(Stored items from a collection)
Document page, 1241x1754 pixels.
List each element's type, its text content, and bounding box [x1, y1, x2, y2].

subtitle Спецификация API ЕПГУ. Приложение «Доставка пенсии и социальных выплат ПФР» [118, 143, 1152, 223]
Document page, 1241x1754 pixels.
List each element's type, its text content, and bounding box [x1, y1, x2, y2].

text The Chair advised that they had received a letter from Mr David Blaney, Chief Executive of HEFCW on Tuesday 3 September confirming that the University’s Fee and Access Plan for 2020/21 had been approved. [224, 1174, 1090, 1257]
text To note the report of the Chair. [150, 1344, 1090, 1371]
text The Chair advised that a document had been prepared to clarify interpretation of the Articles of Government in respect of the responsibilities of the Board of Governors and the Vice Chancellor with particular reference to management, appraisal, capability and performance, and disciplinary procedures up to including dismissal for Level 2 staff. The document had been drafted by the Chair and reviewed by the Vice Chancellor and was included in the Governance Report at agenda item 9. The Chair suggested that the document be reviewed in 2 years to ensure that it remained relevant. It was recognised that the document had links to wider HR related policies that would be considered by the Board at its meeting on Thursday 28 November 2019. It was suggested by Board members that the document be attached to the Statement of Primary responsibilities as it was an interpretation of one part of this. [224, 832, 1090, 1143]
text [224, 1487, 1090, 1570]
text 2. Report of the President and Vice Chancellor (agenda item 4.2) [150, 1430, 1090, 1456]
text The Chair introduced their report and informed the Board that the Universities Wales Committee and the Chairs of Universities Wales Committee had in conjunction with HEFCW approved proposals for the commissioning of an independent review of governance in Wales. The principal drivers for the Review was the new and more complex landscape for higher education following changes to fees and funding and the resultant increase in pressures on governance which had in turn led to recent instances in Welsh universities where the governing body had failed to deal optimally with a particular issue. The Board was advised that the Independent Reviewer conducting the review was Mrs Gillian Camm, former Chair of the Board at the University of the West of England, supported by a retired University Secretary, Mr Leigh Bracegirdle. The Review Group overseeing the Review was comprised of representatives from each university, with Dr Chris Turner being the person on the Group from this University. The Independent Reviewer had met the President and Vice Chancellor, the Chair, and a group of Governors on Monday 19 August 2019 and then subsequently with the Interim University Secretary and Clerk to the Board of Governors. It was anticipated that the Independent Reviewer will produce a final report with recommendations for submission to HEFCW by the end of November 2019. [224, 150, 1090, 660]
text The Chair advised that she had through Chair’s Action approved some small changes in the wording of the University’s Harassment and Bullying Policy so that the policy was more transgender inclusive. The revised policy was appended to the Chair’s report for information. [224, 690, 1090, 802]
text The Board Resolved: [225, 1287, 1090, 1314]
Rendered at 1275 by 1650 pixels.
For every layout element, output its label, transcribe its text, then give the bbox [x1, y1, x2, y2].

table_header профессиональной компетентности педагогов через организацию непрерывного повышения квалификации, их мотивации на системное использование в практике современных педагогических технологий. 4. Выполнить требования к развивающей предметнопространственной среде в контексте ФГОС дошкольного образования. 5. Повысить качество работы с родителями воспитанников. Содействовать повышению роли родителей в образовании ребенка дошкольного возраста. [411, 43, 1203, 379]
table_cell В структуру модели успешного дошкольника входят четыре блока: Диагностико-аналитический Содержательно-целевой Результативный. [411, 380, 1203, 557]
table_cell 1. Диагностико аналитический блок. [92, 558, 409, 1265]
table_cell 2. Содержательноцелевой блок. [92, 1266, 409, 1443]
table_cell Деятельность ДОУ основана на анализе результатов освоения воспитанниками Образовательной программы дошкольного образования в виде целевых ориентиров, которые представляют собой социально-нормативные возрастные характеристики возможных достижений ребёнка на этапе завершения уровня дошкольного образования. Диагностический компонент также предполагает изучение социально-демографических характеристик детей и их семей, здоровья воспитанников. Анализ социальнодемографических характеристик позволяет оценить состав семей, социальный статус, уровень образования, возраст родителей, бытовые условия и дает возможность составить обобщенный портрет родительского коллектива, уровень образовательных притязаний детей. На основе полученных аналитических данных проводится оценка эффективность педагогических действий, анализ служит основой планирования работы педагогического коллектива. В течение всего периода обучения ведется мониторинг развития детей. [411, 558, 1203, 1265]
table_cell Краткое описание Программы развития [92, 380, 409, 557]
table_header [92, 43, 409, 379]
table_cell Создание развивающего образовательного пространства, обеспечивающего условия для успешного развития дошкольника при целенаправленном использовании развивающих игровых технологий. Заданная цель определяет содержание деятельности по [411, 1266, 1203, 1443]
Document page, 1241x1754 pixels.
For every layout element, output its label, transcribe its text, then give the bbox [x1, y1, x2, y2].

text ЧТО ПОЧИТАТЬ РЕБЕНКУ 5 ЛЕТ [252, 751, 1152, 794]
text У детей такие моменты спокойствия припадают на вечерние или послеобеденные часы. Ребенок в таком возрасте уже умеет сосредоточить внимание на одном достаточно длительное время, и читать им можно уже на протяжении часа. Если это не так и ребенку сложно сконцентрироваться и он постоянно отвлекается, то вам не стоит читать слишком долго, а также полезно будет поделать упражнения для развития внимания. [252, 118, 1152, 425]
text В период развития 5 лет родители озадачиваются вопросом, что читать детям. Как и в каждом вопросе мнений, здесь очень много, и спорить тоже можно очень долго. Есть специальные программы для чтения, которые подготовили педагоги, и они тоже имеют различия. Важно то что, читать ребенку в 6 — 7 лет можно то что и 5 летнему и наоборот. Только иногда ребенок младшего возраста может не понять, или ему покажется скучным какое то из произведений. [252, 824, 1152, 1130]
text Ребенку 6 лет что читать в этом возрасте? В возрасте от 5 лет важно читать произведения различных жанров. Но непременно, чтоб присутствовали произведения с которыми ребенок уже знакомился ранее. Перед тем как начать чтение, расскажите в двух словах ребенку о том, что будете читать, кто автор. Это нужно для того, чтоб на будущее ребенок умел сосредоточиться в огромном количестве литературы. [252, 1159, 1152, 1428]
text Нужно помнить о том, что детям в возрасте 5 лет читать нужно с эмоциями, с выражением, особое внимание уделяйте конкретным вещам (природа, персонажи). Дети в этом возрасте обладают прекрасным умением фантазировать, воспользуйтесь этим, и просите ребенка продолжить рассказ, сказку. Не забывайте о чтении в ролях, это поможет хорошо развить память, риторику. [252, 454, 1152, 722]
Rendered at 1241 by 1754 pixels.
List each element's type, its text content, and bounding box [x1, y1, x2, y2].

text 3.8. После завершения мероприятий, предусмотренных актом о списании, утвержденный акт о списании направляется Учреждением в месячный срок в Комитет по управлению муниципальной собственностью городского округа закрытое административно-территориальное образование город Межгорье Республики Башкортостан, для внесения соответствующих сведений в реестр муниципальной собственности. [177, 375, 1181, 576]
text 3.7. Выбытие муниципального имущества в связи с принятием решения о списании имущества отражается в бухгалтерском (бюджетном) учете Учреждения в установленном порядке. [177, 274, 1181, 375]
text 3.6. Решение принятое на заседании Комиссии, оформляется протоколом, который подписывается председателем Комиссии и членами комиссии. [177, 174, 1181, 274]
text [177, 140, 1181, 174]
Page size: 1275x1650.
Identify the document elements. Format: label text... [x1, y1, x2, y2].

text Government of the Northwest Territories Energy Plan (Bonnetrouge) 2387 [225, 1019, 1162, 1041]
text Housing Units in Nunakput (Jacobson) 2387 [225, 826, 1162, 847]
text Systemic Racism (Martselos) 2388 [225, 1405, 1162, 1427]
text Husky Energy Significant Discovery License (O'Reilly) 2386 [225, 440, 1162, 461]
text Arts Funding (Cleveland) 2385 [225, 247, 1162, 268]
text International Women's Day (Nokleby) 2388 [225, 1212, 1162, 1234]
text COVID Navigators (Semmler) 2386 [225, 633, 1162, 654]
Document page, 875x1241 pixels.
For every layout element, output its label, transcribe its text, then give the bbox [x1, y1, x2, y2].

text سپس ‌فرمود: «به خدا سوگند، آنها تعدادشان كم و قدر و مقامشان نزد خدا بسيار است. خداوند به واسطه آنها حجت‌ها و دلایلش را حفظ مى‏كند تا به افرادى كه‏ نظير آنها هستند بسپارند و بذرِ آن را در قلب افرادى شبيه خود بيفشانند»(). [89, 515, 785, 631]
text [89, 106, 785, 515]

BRIEF ▸ Copy the lines above exactly. Start with the line containing "text [224, 1487, 1090, 1570]", end with the line containing "Rendered at 1275 by 1650 pixels.", and include both.

EXERCISE RESULT ▸
text [224, 1487, 1090, 1570]
text 2. Report of the President and Vice Chancellor (agenda item 4.2) [150, 1430, 1090, 1456]
text The Chair introduced their report and informed the Board that the Universities Wales Committee and the Chairs of Universities Wales Committee had in conjunction with HEFCW approved proposals for the commissioning of an independent review of governance in Wales. The principal drivers for the Review was the new and more complex landscape for higher education following changes to fees and funding and the resultant increase in pressures on governance which had in turn led to recent instances in Welsh universities where the governing body had failed to deal optimally with a particular issue. The Board was advised that the Independent Reviewer conducting the review was Mrs Gillian Camm, former Chair of the Board at the University of the West of England, supported by a retired University Secretary, Mr Leigh Bracegirdle. The Review Group overseeing the Review was comprised of representatives from each university, with Dr Chris Turner being the person on the Group from this University. The Independent Reviewer had met the President and Vice Chancellor, the Chair, and a group of Governors on Monday 19 August 2019 and then subsequently with the Interim University Secretary and Clerk to the Board of Governors. It was anticipated that the Independent Reviewer will produce a final report with recommendations for submission to HEFCW by the end of November 2019. [224, 150, 1090, 660]
text The Chair advised that she had through Chair’s Action approved some small changes in the wording of the University’s Harassment and Bullying Policy so that the policy was more transgender inclusive. The revised policy was appended to the Chair’s report for information. [224, 690, 1090, 802]
text The Board Resolved: [225, 1287, 1090, 1314]
Rendered at 1275 by 1650 pixels.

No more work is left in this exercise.